[Python-ideas] Fix default encodings on Windows

Sat Aug 13 08:23:35 EDT 2016

On Sat, Aug 13, 2016, at 04:12, Stephen J. Turnbull wrote:
> Steve Dower writes:
>  > ISTM that changing sys.getfilesystemencoding() on Windows to
>  > "utf-8" and updating path_converter() (Python/posixmodule.c;
> 
> I think this proposal requires the assumption that strings intended to
> be interpreted as file names invariably come from the Windows APIs.  I
> don't think that is true: Makefiles and similar, configuration files,
> all typically contain filenames.  Zipfiles (see below). 

And what's going to happen if you shovel those bytes into the
filesystem without conversion on Linux, or worse, OSX? This problem
isn't unique to Windows.

> Python is frequently used as a glue language, so presumably receives
> such file name information as (more or less opaque) bytes objects over
> IPC  channels.

They *can't* be opaque. Someone has to decide what they mean, and you as
the application developer might well have to step up and *be that
someone*. If you don't, someone else will decide for you.

> These just aren't under OS control, so the assumption will
> fail.
> 
> So I believe bytes-oriented software must expect non-UTF-8 file names
> in Japan. 

The only way to deal with data representing filenames and destined for
the filesystem on windows is to convert it, somehow, ultimately to
UTF-16-LE. Not doing so is impossible, it's only a question of what
layer it happens in.
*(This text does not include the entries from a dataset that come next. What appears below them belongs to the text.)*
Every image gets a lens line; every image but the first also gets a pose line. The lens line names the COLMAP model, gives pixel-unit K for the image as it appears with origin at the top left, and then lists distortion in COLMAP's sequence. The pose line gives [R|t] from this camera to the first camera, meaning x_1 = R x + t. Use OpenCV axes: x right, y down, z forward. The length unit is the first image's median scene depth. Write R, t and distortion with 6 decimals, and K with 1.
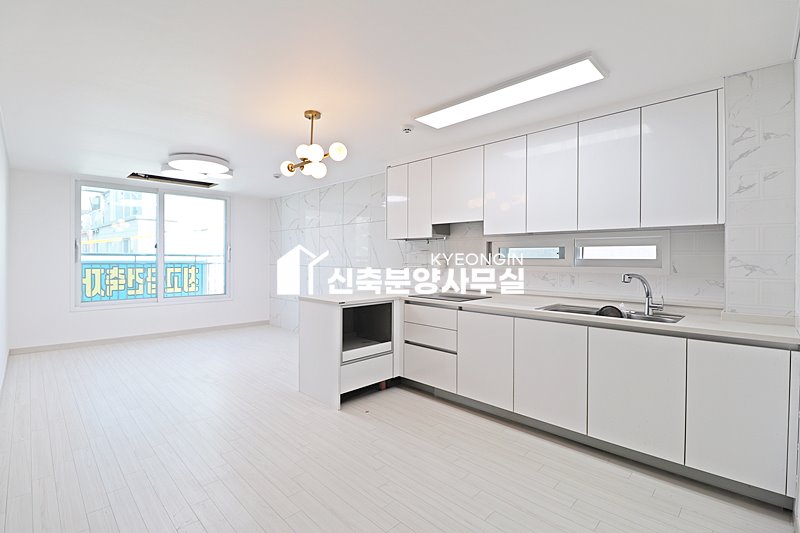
lens RADIAL K [[368.8, 0, 401.9], [0, 368.8, 261.0], [0, 0, 1]] dist [-0.002474, -0.012539]
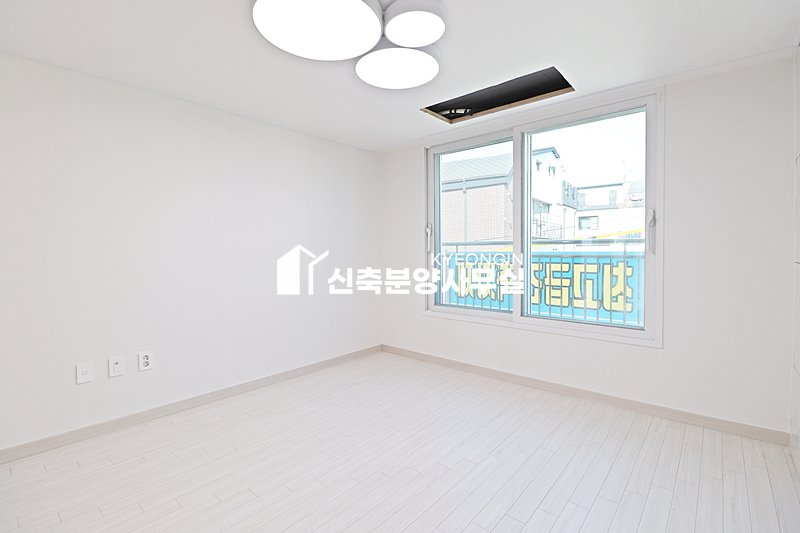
lens RADIAL K [[368.8, 0, 402.1], [0, 368.8, 263.7], [0, 0, 1]] dist [-0.002474, -0.012539]
pose [[0.066908, 0.029830, -0.997313, -0.150721], [0.003595, 0.999539, 0.030138, -0.000092], [0.997753, -0.005601, 0.066770, 1.318438]]
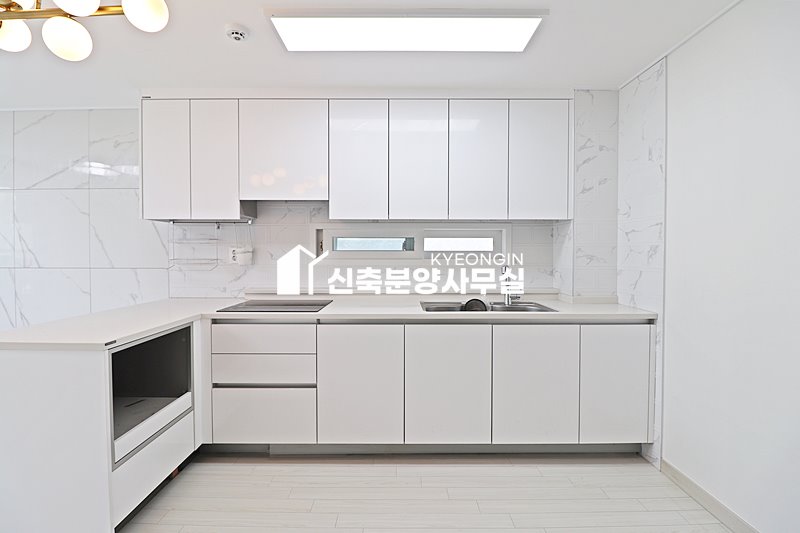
lens RADIAL K [[368.8, 0, 395.3], [0, 368.8, 261.5], [0, 0, 1]] dist [-0.002474, -0.012539]
pose [[0.715726, -0.020515, 0.698079, -0.207630], [0.007715, 0.999740, 0.021470, 0.000335], [-0.698338, -0.009981, 0.715698, 0.363374]]
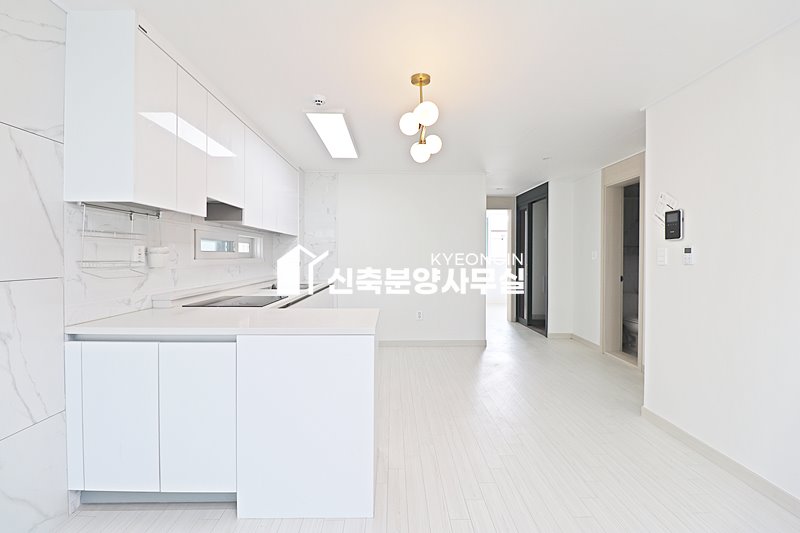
lens RADIAL K [[368.8, 0, 400.4], [0, 368.8, 259.2], [0, 0, 1]] dist [-0.002474, -0.012539]
pose [[-0.713359, -0.015025, 0.700638, -0.666367], [-0.003699, 0.999837, 0.017675, -0.005380], [-0.700789, 0.010016, -0.713298, 1.361059]]
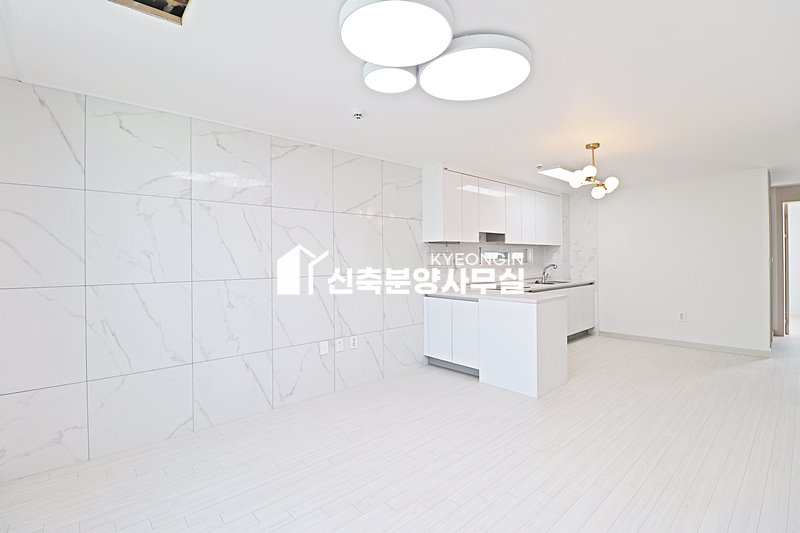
lens RADIAL K [[368.8, 0, 400.9], [0, 368.8, 259.3], [0, 0, 1]] dist [-0.002474, -0.012539]
pose [[0.065130, -0.006847, 0.997853, -1.295019], [0.017238, 0.999835, 0.005736, -0.022405], [-0.997728, 0.016827, 0.065237, 1.320572]]
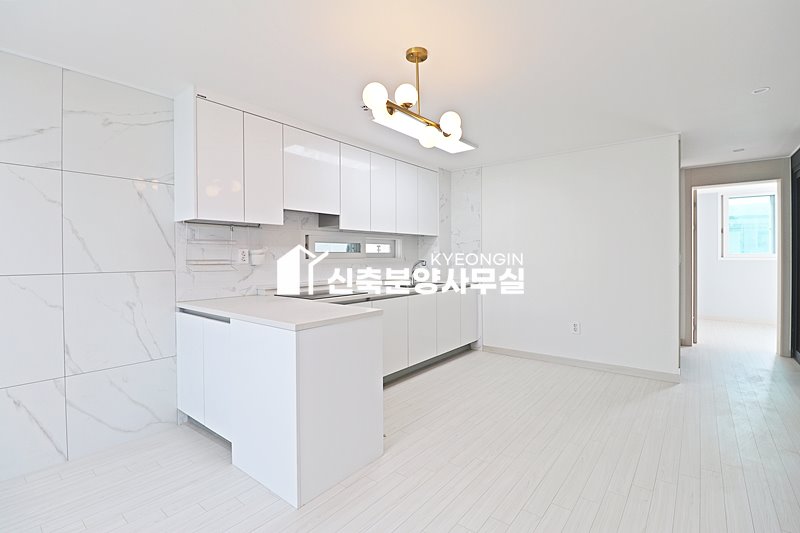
lens RADIAL K [[368.8, 0, 401.1], [0, 368.8, 260.2], [0, 0, 1]] dist [-0.002474, -0.012539]
pose [[-0.094798, -0.015753, 0.995372, -0.816783], [0.012353, 0.999779, 0.016999, 0.000442], [-0.995420, 0.013907, -0.094582, 0.923315]]
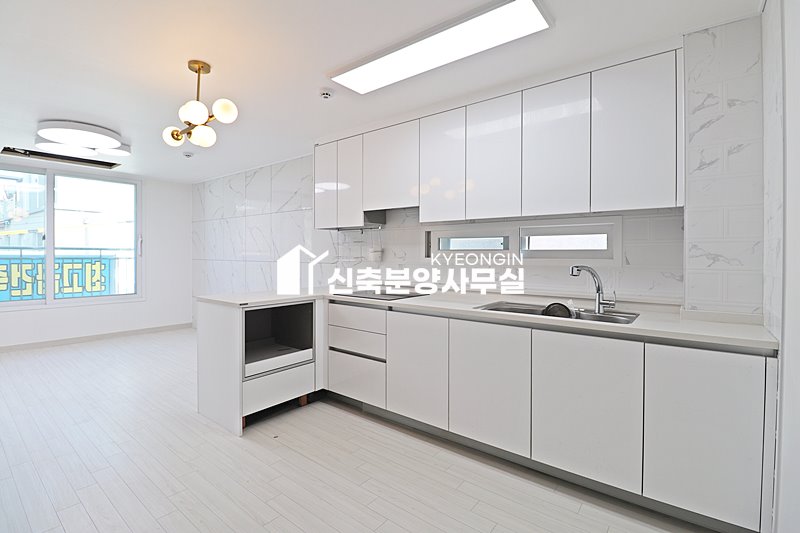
lens RADIAL K [[368.8, 0, 404.3], [0, 368.8, 258.2], [0, 0, 1]] dist [-0.002474, -0.012539]
pose [[0.993356, -0.002899, 0.115048, 0.086355], [0.002485, 0.999990, 0.003741, 0.009672], [-0.115058, -0.003430, 0.993353, 0.143054]]
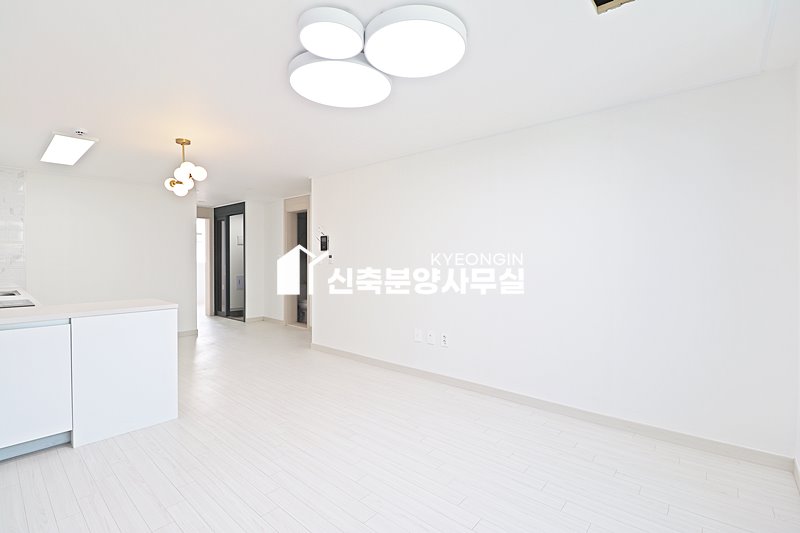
lens RADIAL K [[368.8, 0, 399.6], [0, 368.8, 259.9], [0, 0, 1]] dist [-0.002474, -0.012539]
pose [[-0.998251, -0.004903, -0.058910, -0.747679], [-0.005533, 0.999929, 0.010534, -0.016072], [0.058855, 0.010842, -0.998208, 1.898244]]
If you convert it using the wrong encoding, you
lose. The only way to deal with it on Mac OS X is to convert it to
UTF-8. If you don't, you lose. If you convert it using the wrong
encoding, you lose.

This proposal embodies an assumption that bytes from unknown sources
used as filenames are more likely to be UTF-8 than in the locale ACP
(i.e. "mbcs" in pythonspeak, and Shift-JIS in Japan). Personally, I
think the whole edifice is rotten, and choosing one encoding over
another isn't a solution; the only solution is to require the
application to make a considered decision about what the bytes mean and
pass its best effort at converting to a Unicode string to the API. This
is true on Windows, it's true on OSX, and I would argue it's pretty
close to being true on Linux except in a few very niche cases. So I
think for the filesystem encoding we should stay the course, continuing
to print a DeprecationWarning and maybe, just maybe, eventually actually
deprecating it.

On Windows and OSX, this "glue language" business of shoveling bytes
from one place to another without caring what they mean can only last as
long as they don't touch the filesystem.

> You have no carrot.  These changes enforce an encoding on bytes for
> Windows APIs but can't do so for data, and so will make file-names-
> are-just-bytes programmers less happy with Python, not more happy.
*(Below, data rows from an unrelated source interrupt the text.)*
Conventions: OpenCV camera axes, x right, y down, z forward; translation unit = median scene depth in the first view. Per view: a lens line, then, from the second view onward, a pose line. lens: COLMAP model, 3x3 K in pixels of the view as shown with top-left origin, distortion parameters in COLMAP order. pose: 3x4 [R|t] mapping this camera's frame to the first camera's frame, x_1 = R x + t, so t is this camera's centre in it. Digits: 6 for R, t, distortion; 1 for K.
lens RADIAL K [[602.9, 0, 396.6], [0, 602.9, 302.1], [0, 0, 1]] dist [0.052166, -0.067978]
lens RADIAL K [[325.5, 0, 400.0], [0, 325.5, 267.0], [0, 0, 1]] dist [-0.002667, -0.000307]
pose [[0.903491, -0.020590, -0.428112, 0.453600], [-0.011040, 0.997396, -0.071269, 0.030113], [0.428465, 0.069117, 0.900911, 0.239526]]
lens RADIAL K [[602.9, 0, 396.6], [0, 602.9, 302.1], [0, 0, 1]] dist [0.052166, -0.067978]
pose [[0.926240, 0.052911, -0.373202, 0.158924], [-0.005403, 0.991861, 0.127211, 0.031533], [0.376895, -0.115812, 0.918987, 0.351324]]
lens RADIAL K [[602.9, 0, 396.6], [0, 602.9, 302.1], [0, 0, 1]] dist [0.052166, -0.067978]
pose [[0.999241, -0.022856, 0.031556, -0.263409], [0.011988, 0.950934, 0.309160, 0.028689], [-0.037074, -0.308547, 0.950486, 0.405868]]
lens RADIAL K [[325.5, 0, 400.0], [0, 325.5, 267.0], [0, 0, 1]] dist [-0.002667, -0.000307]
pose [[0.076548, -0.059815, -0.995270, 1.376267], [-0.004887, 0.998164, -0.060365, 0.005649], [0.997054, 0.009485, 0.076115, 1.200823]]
I think the use case that the proposal has in mind is a
file-names-are-just-
bytes program (or set of programs) that reads from the filesystem,
converts to bytes for a file/network, and then eventually does the
reverse - either end may be on windows. Using UTF-8 will allow those to
make the round trip (strictly speaking, you may need surrogatepass, and
OSX does its weird normalization thing), using any other encoding
(except for perhaps GB18030) will not.